Why you need
select() even with communication channels
Go has re-popularized the idea of handling
all of your blocking waiting-for-things operations by using CSP-like
communication channels instead of
select() (in Go, using goroutines
and channels). However, it's my firm belief that this isn't good enough;
despite what some people think, you cannot replace
select() in most
common CSP-like implementations.
The crucial ability that
select() gives you is the ability to stop
waiting for something in response to some external event or change in
program state. In a
select() based environment you stop trying to read
or write a file descriptor simply by omitting it from the set of file
descriptors you give to
select(), and you get a chance to do this
every time IO happens (and you can make IO happen in response to other
events, using long standing tricks).
In a CSP-like environment, the traditional way to handle outside blocking operations is to perform them in a separate goroutine (in Go's terminology), forwarding the results to the rest of the program over a channel. The goroutine alternates between doing the blocking operation and talking to the channel (sending results to it, getting new requests from it, or both); the rest of the program can then wait for all of its IO, or continue processing, or whatever it wants.
It's relatively easy to interrupt such a goroutine if it's currently
trying to talk to the channel; you send it a 'poison pill' message that
tells it to shut down. However, sending a poison pill message does
nothing until the goroutine can pick it up; if the goroutine is blocked
in an outside operation such as
write(), it's not looking
for messages over its channel. Unless you can either forcefully kill the
goroutine or interrupt the blocking operation somehow, you're out of
luck. Most of the time you can't interrupt the blocking operation itself
(at least not without additional consequences that you don't want) and
most CSP-like implementations don't give you a way of killing goroutines
(because not allowing that simplifies the runtime environment).
Even without an explicit need to interrupt blocking operations, the result can be more complex simply because you need to communicate decisions about what to do back and forth between multiple pieces, some of which sometimes block and don't generate status messages when you'd like them to. For instance, consider the buffering logic for a network copying program, where you want to have a maximum size internal buffer that can be fed and drained asynchronously, with the reader side stopping reading from the network when the buffer is too full. I think that you wind up with an extra 'buffer' goroutine in the middle just to keep track of the buffer space remaining; you can't delegate the work to the write-out side, because the write-out side might be blocked when the reader needs to know if it should keep reading or stall.

■ What to produce:
Answer these questions using the post on select() and communication channels:
1. In a select() based environment, how do you stop trying to read or write a file descriptor?
2. What message does the post say you can send to shut down a goroutine that is talking to its channel?
3. Why do most CSP-like implementations give no way of killing goroutines?

[Dataset records]
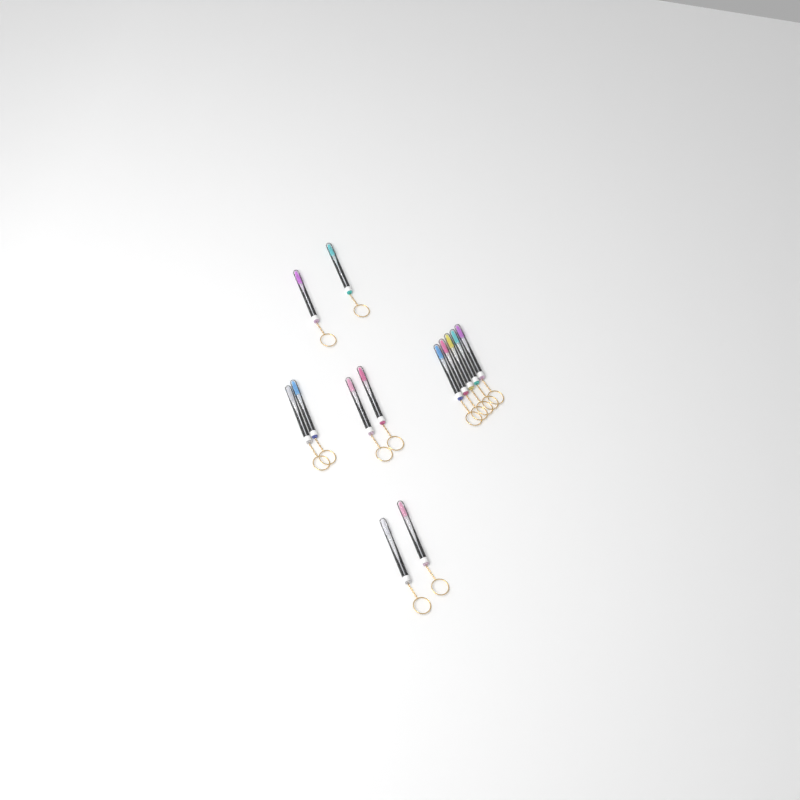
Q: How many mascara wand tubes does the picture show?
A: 13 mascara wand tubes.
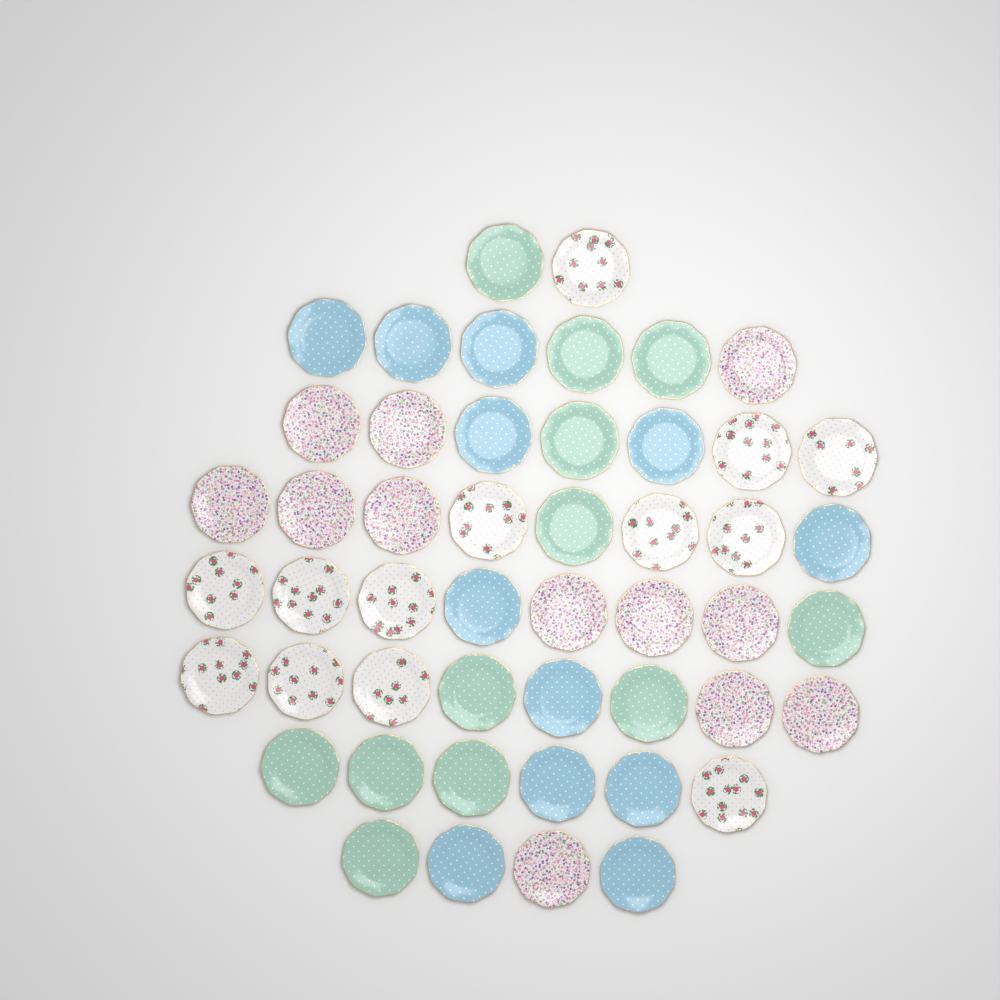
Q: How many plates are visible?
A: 49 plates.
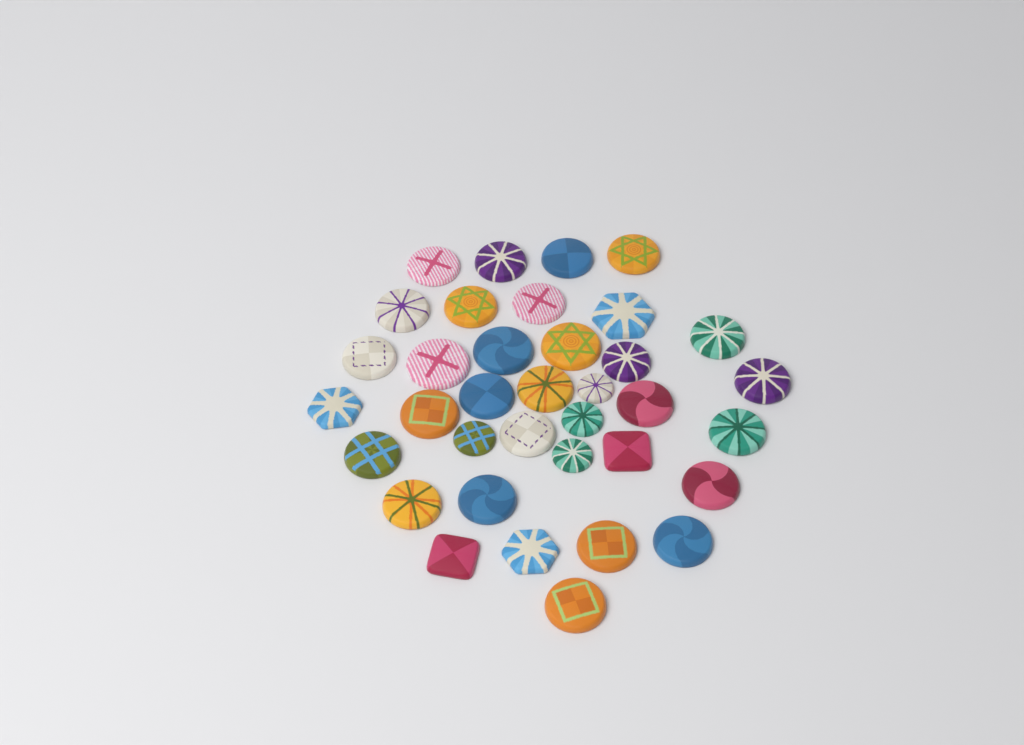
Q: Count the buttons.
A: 36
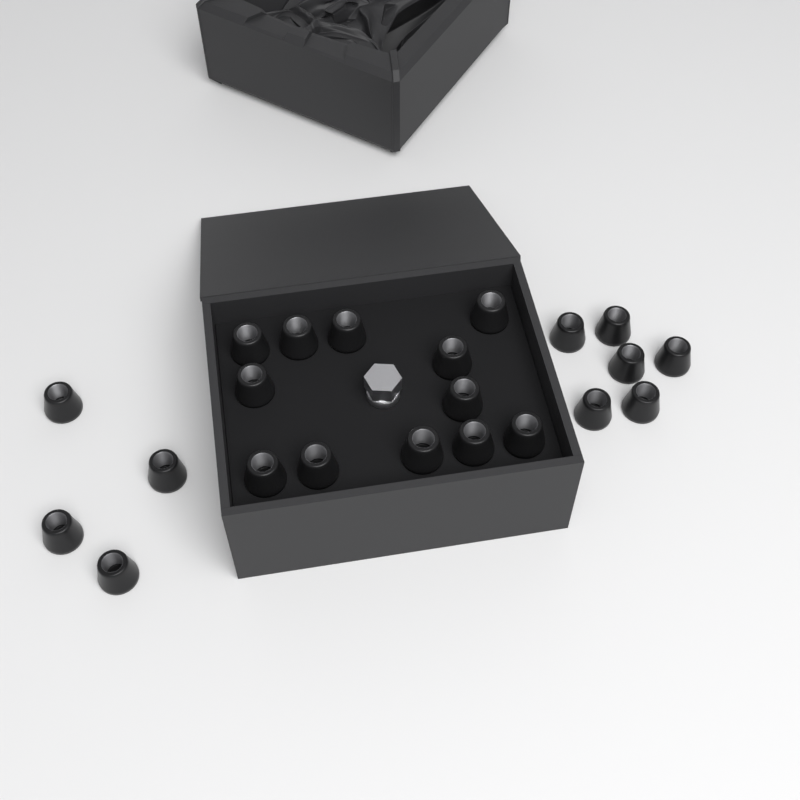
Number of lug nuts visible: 22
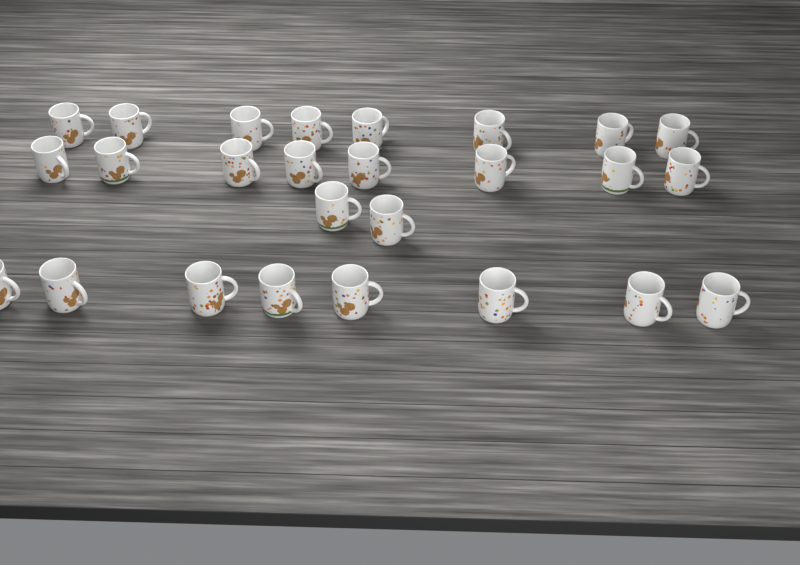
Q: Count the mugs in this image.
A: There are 26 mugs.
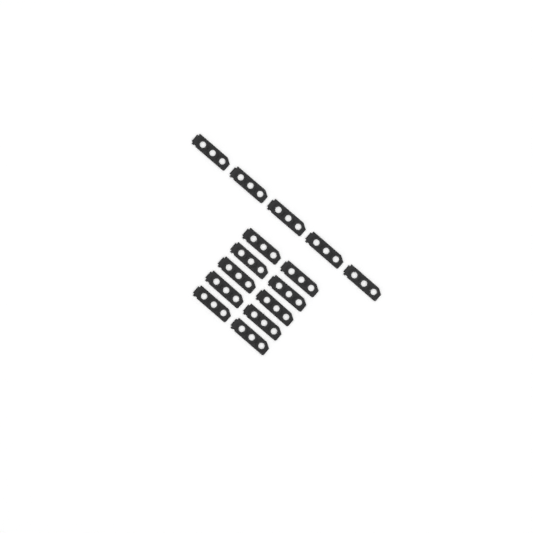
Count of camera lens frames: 15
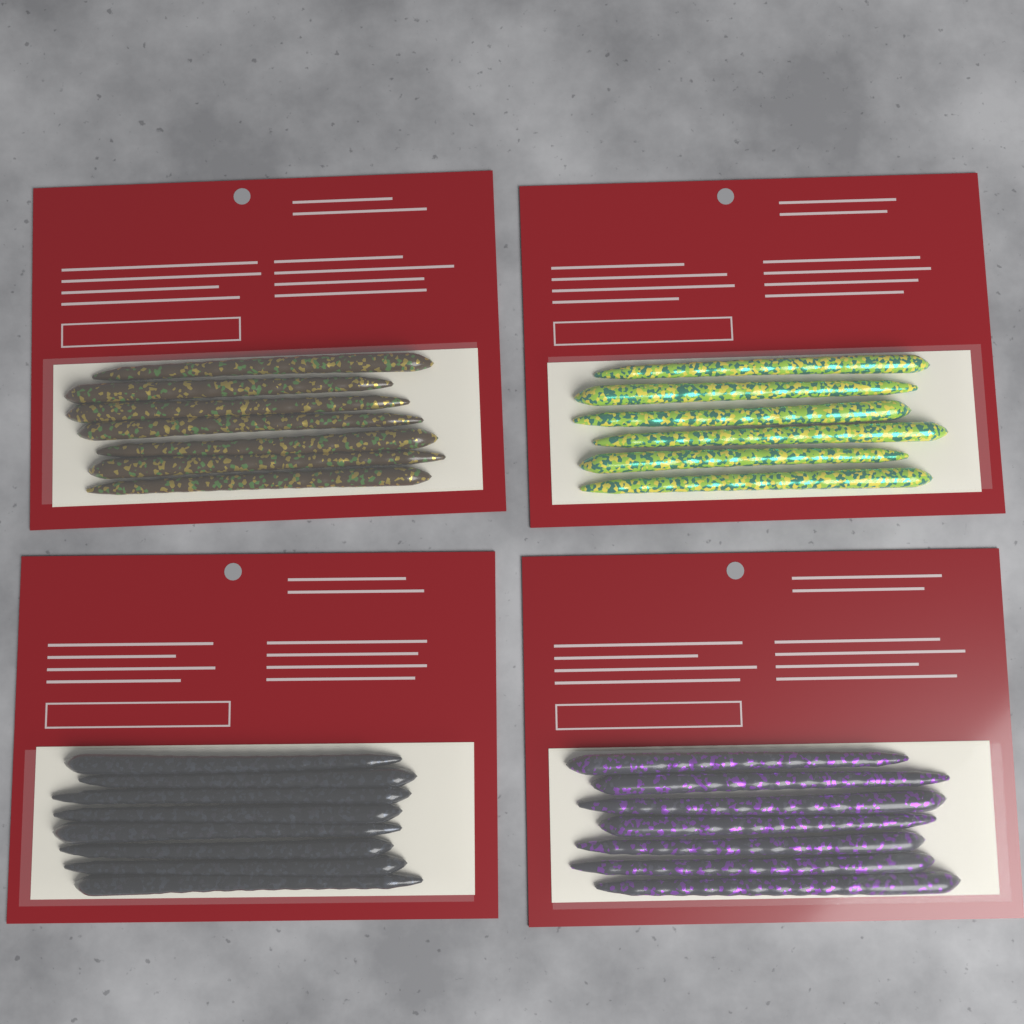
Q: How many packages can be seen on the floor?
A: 4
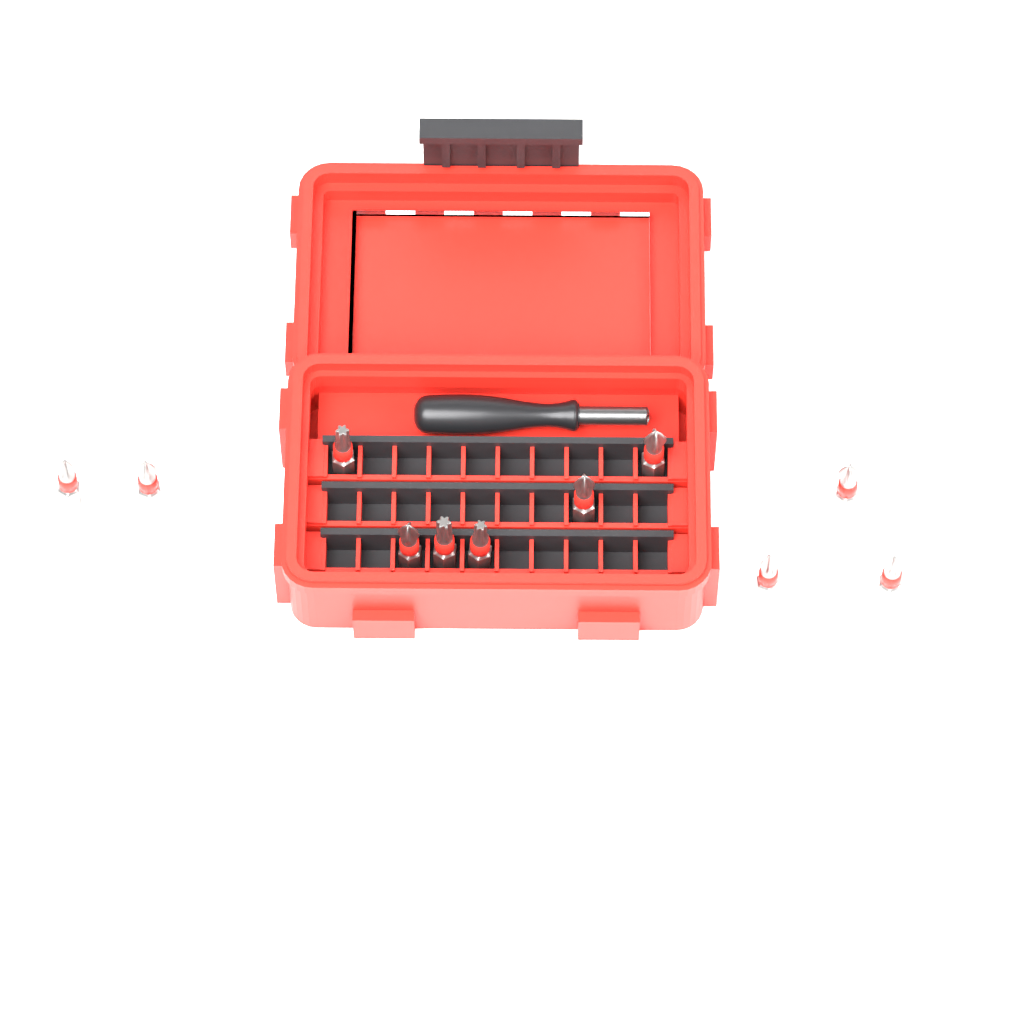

■ Result of the task:
1. By leaving it out of the set of file descriptors given to select().
2. A 'poison pill' message.
3. Because not allowing it simplifies the runtime environment.